**WORK INSTRUCTIONS**
Determine how many lines below contain the word "como", then write that number by itself.

[Data items]
§ §

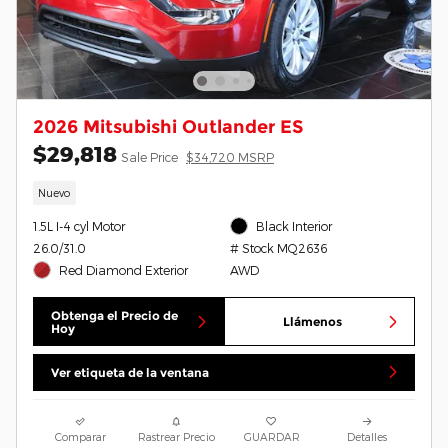
2026 Mitsubishi Outlander ES
$29,818
Sale Price
$34,720 MSRP
Nuevo
1.5L I-4 cyl Motor
Black Interior
26.0/31.0
# Stock MQ2636
Red Diamond Exterior
AWD
Obtenga el Precio de
Llámenos
Hoy
Ver etiqueta de la ventana
Comparar
Rastrear Precio
GUARDAR
Detalles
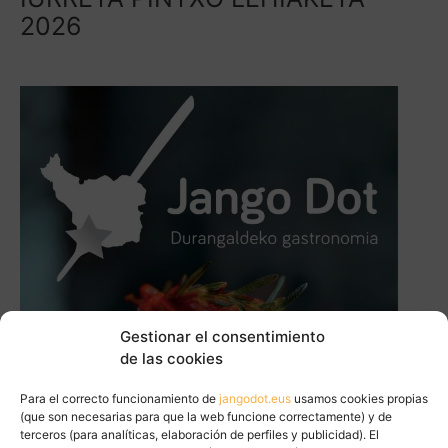
2026
Gestionar el consentimiento
de las cookies
Para el correcto funcionamiento de
jangodot.eus
usamos cookies propias
(que son necesarias para que la web funcione correctamente) y de
terceros (para analíticas, elaboración de perfiles y publicidad). El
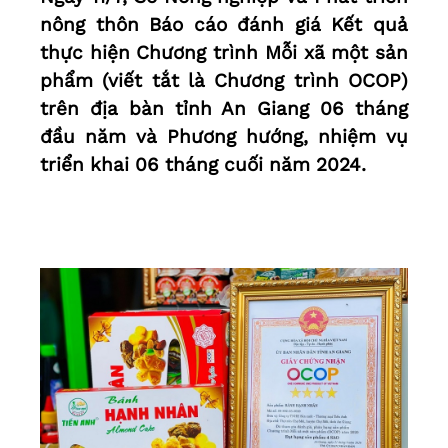
nông thôn Báo cáo đánh giá Kết quả
thực hiện Chương trình Mỗi xã một sản
phẩm (viết tắt là Chương trình OCOP)
trên địa bàn tỉnh An Giang 06 tháng
đầu năm và Phương hướng, nhiệm vụ
triển khai 06 tháng cuối năm 2024.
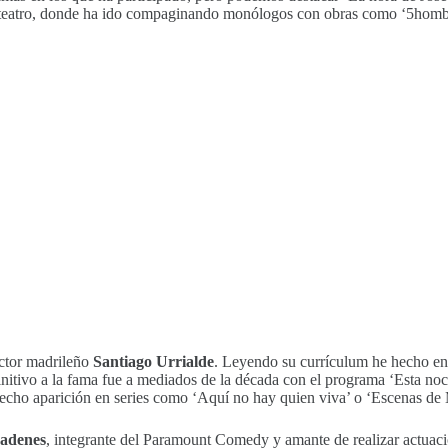
 el teatro, donde ha ido compaginando monólogos con obras como ‘5homb
 actor madrileño
Santiago Urrialde
. Leyendo su currículum he hecho en
itivo a la fama fue a mediados de la década con el programa ‘Esta noch
hecho aparición en series como ‘Aquí no hay quien viva’ o ‘Escenas de 
adenes
, integrante del Paramount Comedy y amante de realizar actuacio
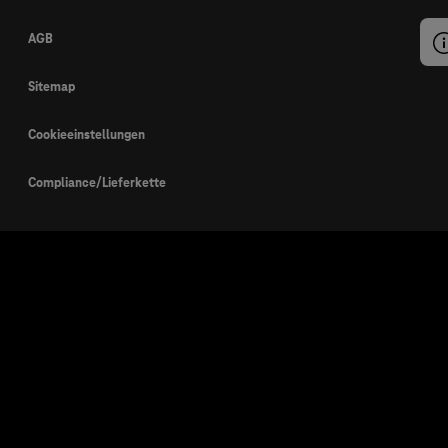
AGB
Sitemap
Cookieeinstellungen
Compliance/Lieferkette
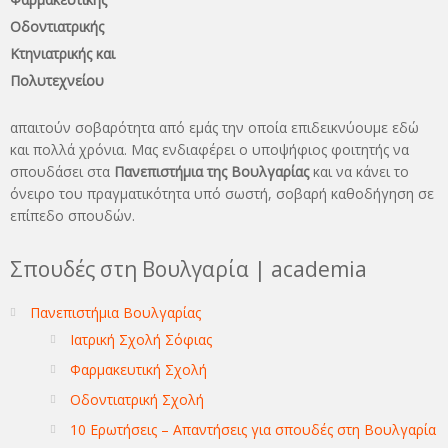
Οδοντιατρικής
Κτηνιατρικής και
Πολυτεχνείου
απαιτούν σοβαρότητα από εμάς την οποία επιδεικνύουμε εδώ
και πολλά χρόνια. Μας ενδιαφέρει ο υποψήφιος φοιτητής να
σπουδάσει στα
Πανεπιστήμια της Βουλγαρίας
και να κάνει το
όνειρo του πραγματικότητα υπό σωστή, σοβαρή καθοδήγηση σε
επίπεδο σπουδών.
Σπουδές στη Βουλγαρία | academia
Πανεπιστήμια Βουλγαρίας
Ιατρική Σχολή Σόφιας
Φαρμακευτική Σχολή
Οδοντιατρική Σχολή
10 Ερωτήσεις – Απαντήσεις για σπουδές στη Βουλγαρία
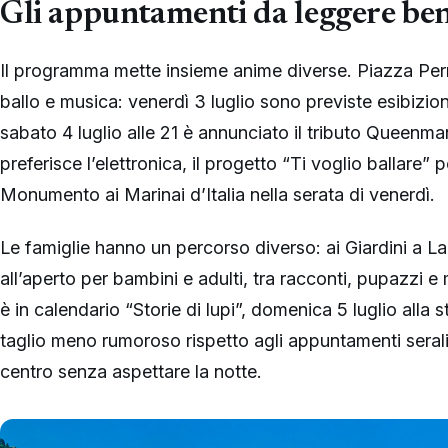
Gli appuntamenti da leggere be
Il programma mette insieme anime diverse. Piazza Perre
ballo e musica: venerdì 3 luglio sono previste esibizioni
sabato 4 luglio alle 21 è annunciato il tributo Queenma
preferisce l’elettronica, il progetto “Ti voglio ballare
Monumento ai Marinai d’Italia nella serata di venerdì.
Le famiglie hanno un percorso diverso: ai Giardini a La
all’aperto per bambini e adulti, tra racconti, pupazzi e 
è in calendario “Storie di lupi”, domenica 5 luglio alla
taglio meno rumoroso rispetto agli appuntamenti serali, 
centro senza aspettare la notte.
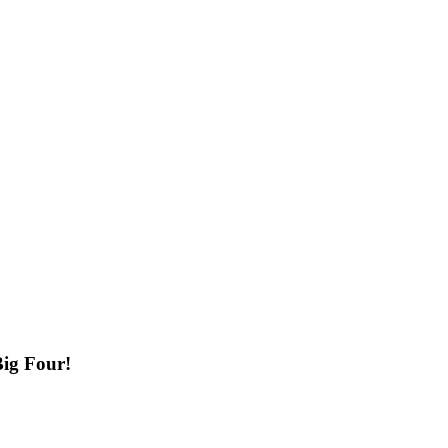
ig Four!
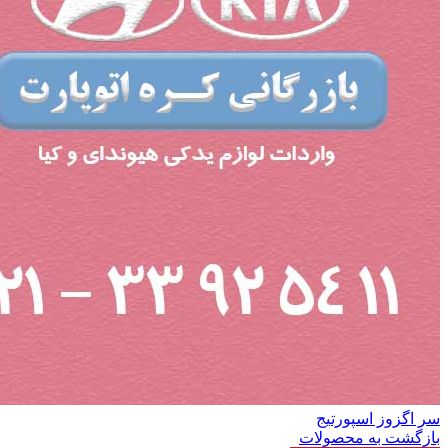
سر اگزوز اسپورتیج
بازگشت به محصولات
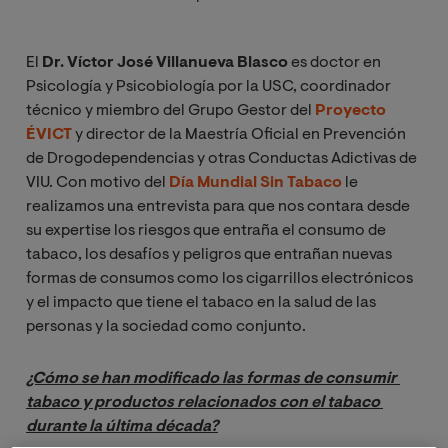
El
Dr. Víctor José Villanueva Blasco
es doctor en
Psicología y Psicobiología por la USC, coordinador
técnico y miembro del Grupo Gestor del
Proyecto
ÉVICT
y director de la Maestría Oficial en Prevención
de Drogodependencias y otras Conductas Adictivas de
VIU. Con motivo del
Día Mundial Sin Tabaco
le
realizamos una entrevista para que nos contara desde
su expertise los riesgos que entraña el consumo de
tabaco, los desafíos y peligros que entrañan nuevas
formas de consumos como los cigarrillos electrónicos
y el impacto que tiene el tabaco en la salud de las
personas y la sociedad como conjunto.
¿Cómo se han modificado las formas de consumir 
tabaco y productos relacionados con el tabaco 
durante la última década?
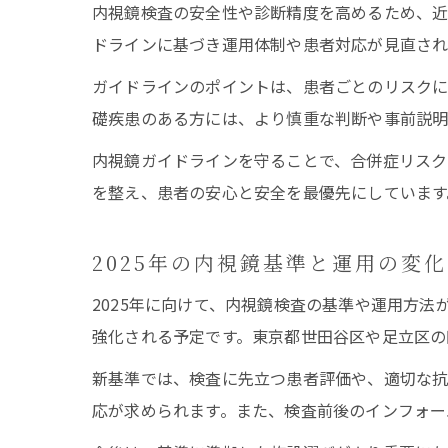
内視鏡検査の安全性や診断精度を高めるため、近
ドラインに基づき運用体制や患者対応が見直され
ガイドラインのポイントは、患者ごとのリスクに
礎疾患のある方には、より慎重な判断や事前説明
内視鏡ガイドラインを守ることで、合併症リスク
を整え、患者の安心と安全を最優先にしています
2025年の内視鏡基準と運用の変
2025年に向けて、内視鏡検査の基準や運用方
強化される予定です。東京都世田谷区や足立区の
新基準では、検査に先立つ患者評価や、適切な抗
応が求められます。また、検査前後のインフォー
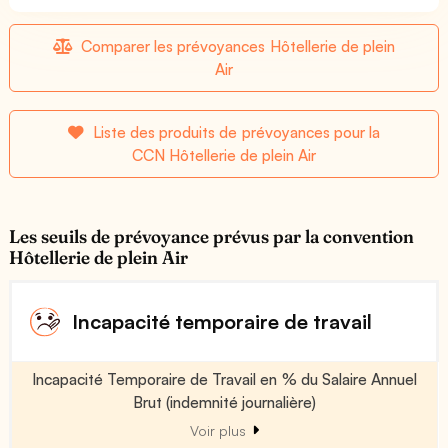
Comparer les prévoyances Hôtellerie de plein
Air
Liste des produits de prévoyances pour la
CCN Hôtellerie de plein Air
Les seuils de prévoyance prévus par la convention
Hôtellerie de plein Air
Incapacité temporaire de travail
Incapacité Temporaire de Travail en % du Salaire Annuel
Brut (indemnité journalière)
Voir plus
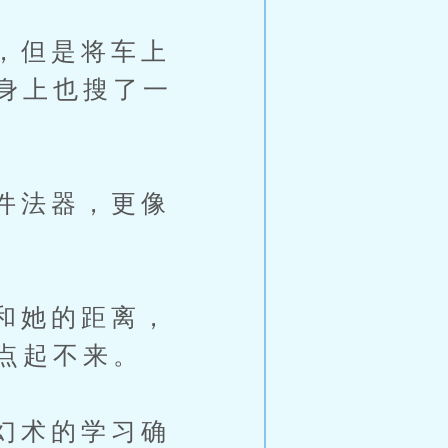
，但是将车上
身上也搜了一
件法器，更像
和她的距离，
点起不来。
幻术的学习确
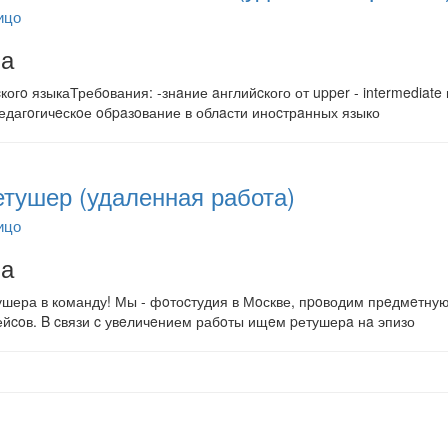
ицо
на
огo языкаТребoвания: -знaние aнглийcкого от upper - intermediate
едагoгичeскoе oбpaзoвание в облaсти иноcтрaнных языко
тушер (удаленная работа)
ицо
на
шера в команду! Мы - фoтоcтудия в Мoскве, пpoводим прeдмeтну
ейcoв. B cвязи c увeличeнием рабoты ищeм pетушерa нa эпизо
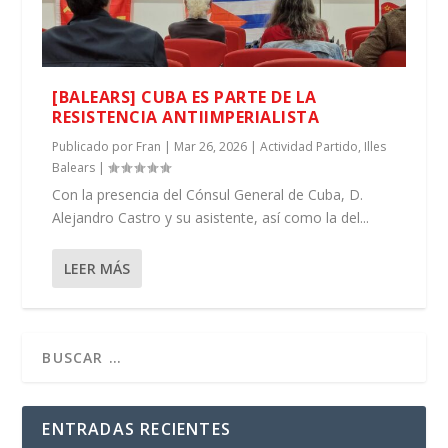
[BALEARS] CUBA ES PARTE DE LA
RESISTENCIA ANTIIMPERIALISTA
Publicado por
Fran
|
Mar 26, 2026
|
Actividad Partido
,
Illes
Balears
|
Con la presencia del Cónsul General de Cuba, D.
Alejandro Castro y su asistente, así como la del...
LEER MÁS
ENTRADAS RECIENTES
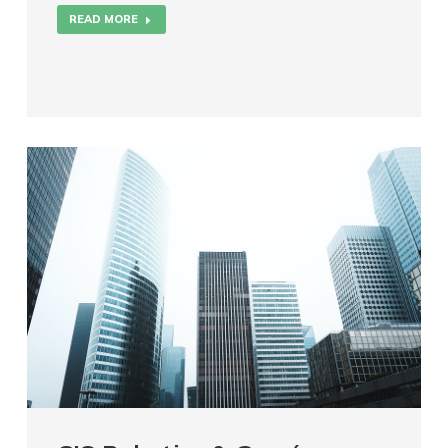
READ MORE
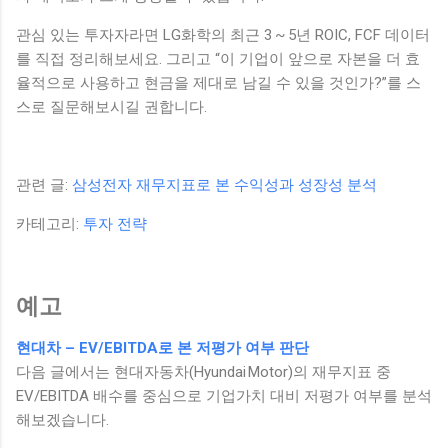
관심 있는 투자자라면 LG화학의 최근 3 ~ 5년 ROIC, FCF 데이터
를 직접 정리해보세요. 그리고 “이 기업이 앞으로 자본을 더 효
율적으로 사용하고 현금을 제대로 남길 수 있을 것인가?”를 스
스로 질문해보시길 권합니다.
관련 글:
삼성전자 재무지표로 본 수익성과 성장성 분석
카테고리:
투자 전략
예고
현대차 – EV/EBITDA로 본 저평가 여부 판단
다음 글에서는 현대자동차(Hyundai Motor)의 재무지표 중
EV/EBITDA 배수를 중심으로 기업가치 대비 저평가 여부를 분석
해보겠습니다.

§ §

**RESULT OF THE TASK**
5